*** Opening of Excerpted text ***

I wrote code to extract the date from a given string. Given
> \"Date: 2012-07-29, 12:59AM PDT\"
it extracts
> \"
Regex with backreferencing works:
> sub("^.+([0-9][0-9][0-9][0-9]-[0-9][0-9]-[0-9][0-9]).+$","\\1","Date: 2012-07-29, 12:59AM PDT")
[1] "2012-07-29"
But @Dirk is right that parsing it as a date is the right way to go.
As (pretty much) always, you've got multiple options here. Though none of them really frees you from getting used to some basic regular expression syntax (or its close friends).
raw_date <- "Date: 2012-07-29, 12:59AM PDT"
> gsub(",", "", unlist(strsplit(raw_date, split=" "))[2])
[1] "2012-07-29"
> temp <- gsub(".*: (?=\\d?)", "", raw_date, perl=TRUE)
> out <- gsub("(?<=\\d),.*", "", temp, perl=TRUE)
> out
[1] "2012-07-29"
> require("stringr")
> str_extract(raw_date, "\\d{4}-\\d{2}-\\d{2}")
[1] "2012-07-29"
Something along the lines of this should work:
x <- "Date: 2012-07-29, 12:59AM PDT"
as.Date(substr(x, 7, 16), format="%Y-%m-%d")
You can use strptime()
to parse time objects:
R> strptime("Date: 2012-07-29, 11:59AM PDT", "Date: %Y-%m-%d, %I:%M%p", tz="PDT")
[1] "2012-07-29 11:59:00 PDT"
R>
Note that I shifted your input string as I am unsure that 12:59AM exists... Just to prove the point, shifted by three hours (expressed in seconds, the base units):
R> strptime("Date: 2012-07-29, 11:59AM PDT",
+> "Date: %Y-%m-%d, %I:%M%p", tz="PDT") + 60*60*3
[1] "2012-07-29 14:59:00 PDT"
R>
Oh, and if you just want the date, it is of course even simpler:
R> as.Date(strptime("Date: 2012-07-29, 11:59AM PDT", "Date: %Y-%m-%d"))
[1] "2012-07-29"
R>

*** Close of Excerpted text ***
*** Opening of Available data ***

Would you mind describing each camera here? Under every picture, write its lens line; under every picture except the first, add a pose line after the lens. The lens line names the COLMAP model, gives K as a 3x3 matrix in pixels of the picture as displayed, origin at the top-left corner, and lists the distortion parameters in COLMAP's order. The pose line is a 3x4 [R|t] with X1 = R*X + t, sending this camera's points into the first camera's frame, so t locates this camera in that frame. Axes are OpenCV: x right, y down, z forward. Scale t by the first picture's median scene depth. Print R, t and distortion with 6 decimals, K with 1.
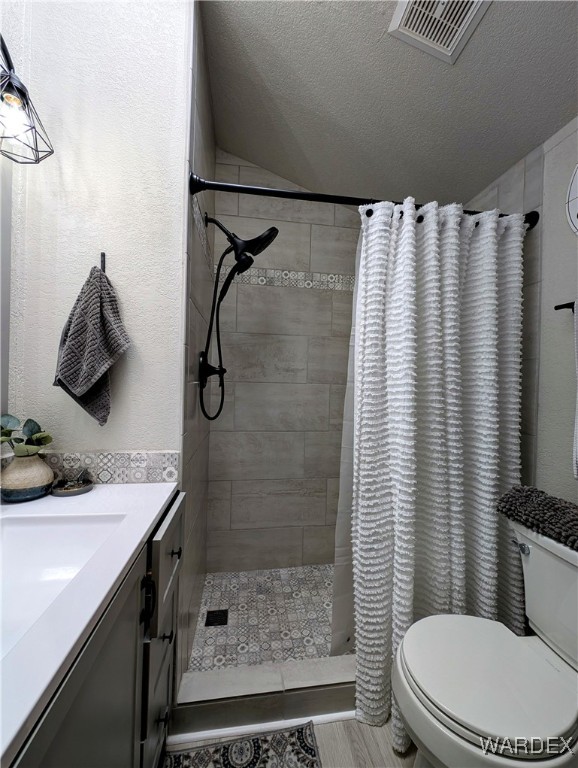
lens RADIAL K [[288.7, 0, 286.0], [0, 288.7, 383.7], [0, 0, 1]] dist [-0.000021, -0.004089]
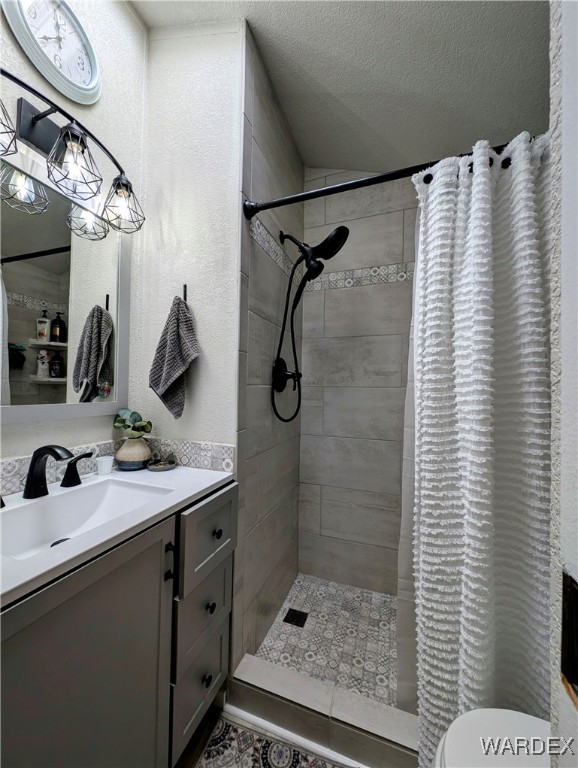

*** Close of Available data ***

> [Tasks to carry out]:
a) Answer these questions about the thread on extracting a date in R:
(i) Which user is said to be right that parsing the string as a date is the right way to go?
(ii) Which package is loaded before str_extract is called?
(iii) Which time in the input string is one writer unsure exists?
b) From the thread on extracting a date in R, extract the passage between "I wrote code" and "its close friends).", inclusive.

> [Exercise solutions]:
a)
(i) @Dirk
(ii) stringr
(iii) 12:59AM

b)
I wrote code to extract the date from a given string. Given
> \"Date: 2012-07-29, 12:59AM PDT\"
it extracts
> \"
Regex with backreferencing works:
> sub("^.+([0-9][0-9][0-9][0-9]-[0-9][0-9]-[0-9][0-9]).+$","\\1","Date: 2012-07-29, 12:59AM PDT")
[1] "2012-07-29"
But @Dirk is right that parsing it as a date is the right way to go.
As (pretty much) always, you've got multiple options here. Though none of them really frees you from getting used to some basic regular expression syntax (or its close friends).